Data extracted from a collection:

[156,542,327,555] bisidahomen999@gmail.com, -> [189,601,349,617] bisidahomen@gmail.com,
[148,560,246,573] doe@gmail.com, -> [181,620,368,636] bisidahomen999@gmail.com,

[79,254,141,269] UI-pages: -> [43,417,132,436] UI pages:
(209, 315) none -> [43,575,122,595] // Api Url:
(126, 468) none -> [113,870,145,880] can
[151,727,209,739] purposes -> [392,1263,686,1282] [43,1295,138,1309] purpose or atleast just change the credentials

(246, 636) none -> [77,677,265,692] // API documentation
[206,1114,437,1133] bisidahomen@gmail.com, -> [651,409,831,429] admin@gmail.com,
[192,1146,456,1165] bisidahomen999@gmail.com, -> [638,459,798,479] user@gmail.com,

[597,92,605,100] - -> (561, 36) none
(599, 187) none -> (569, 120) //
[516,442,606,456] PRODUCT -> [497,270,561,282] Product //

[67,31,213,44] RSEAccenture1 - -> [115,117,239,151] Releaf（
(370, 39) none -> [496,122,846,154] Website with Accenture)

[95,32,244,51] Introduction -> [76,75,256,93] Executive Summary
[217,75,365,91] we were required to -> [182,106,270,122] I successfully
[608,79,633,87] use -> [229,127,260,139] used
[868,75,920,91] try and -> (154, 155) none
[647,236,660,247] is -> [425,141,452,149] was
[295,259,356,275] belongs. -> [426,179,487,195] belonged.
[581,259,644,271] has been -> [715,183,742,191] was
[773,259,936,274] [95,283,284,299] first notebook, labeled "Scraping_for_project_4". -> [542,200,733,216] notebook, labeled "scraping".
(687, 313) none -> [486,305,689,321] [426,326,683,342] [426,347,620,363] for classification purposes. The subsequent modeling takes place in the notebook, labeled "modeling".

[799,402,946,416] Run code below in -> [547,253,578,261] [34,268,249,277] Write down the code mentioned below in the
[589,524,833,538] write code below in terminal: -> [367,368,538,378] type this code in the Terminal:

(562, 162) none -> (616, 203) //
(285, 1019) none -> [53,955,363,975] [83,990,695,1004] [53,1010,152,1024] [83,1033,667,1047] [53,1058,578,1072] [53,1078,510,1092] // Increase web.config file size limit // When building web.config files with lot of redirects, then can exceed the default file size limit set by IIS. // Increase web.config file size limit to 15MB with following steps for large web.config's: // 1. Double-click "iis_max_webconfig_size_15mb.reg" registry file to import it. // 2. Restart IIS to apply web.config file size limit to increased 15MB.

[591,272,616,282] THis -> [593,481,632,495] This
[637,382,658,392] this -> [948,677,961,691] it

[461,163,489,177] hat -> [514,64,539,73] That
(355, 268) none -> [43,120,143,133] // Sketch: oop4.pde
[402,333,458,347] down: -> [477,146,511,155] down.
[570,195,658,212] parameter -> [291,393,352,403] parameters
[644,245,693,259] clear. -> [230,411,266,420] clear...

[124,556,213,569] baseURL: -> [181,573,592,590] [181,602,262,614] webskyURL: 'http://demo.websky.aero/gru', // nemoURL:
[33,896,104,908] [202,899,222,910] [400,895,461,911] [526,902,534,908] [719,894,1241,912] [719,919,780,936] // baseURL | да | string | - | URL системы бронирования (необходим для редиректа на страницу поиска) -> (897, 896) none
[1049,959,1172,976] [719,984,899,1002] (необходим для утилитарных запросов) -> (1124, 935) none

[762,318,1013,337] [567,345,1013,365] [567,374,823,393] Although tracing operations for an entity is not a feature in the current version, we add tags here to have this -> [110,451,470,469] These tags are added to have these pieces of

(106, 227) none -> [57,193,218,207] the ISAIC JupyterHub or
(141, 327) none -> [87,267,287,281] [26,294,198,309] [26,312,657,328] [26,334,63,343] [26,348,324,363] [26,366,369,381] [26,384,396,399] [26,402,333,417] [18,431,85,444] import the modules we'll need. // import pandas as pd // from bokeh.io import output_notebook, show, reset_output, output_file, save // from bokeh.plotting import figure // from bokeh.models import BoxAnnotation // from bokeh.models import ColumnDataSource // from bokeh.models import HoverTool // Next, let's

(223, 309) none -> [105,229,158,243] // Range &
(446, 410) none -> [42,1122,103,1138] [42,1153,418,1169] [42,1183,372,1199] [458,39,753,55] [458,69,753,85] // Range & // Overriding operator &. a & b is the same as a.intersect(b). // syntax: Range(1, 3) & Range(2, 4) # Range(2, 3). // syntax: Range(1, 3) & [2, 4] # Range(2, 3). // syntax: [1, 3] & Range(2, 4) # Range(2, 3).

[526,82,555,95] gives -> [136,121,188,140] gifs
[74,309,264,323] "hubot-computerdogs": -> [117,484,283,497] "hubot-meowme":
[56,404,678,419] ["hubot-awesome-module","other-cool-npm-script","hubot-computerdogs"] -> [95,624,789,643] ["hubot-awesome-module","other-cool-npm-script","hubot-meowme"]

_WHAT TO WORK ON_
Your answer should consist only of the lines above between the line holding "(106, 227) none" and the line holding "(223, 309) none", inclusive, each transcribed exactly.

_WRITTEN ANSWER_
(106, 227) none -> [57,193,218,207] the ISAIC JupyterHub or
(141, 327) none -> [87,267,287,281] [26,294,198,309] [26,312,657,328] [26,334,63,343] [26,348,324,363] [26,366,369,381] [26,384,396,399] [26,402,333,417] [18,431,85,444] import the modules we'll need. // import pandas as pd // from bokeh.io import output_notebook, show, reset_output, output_file, save // from bokeh.plotting import figure // from bokeh.models import BoxAnnotation // from bokeh.models import ColumnDataSource // from bokeh.models import HoverTool // Next, let's

(223, 309) none -> [105,229,158,243] // Range &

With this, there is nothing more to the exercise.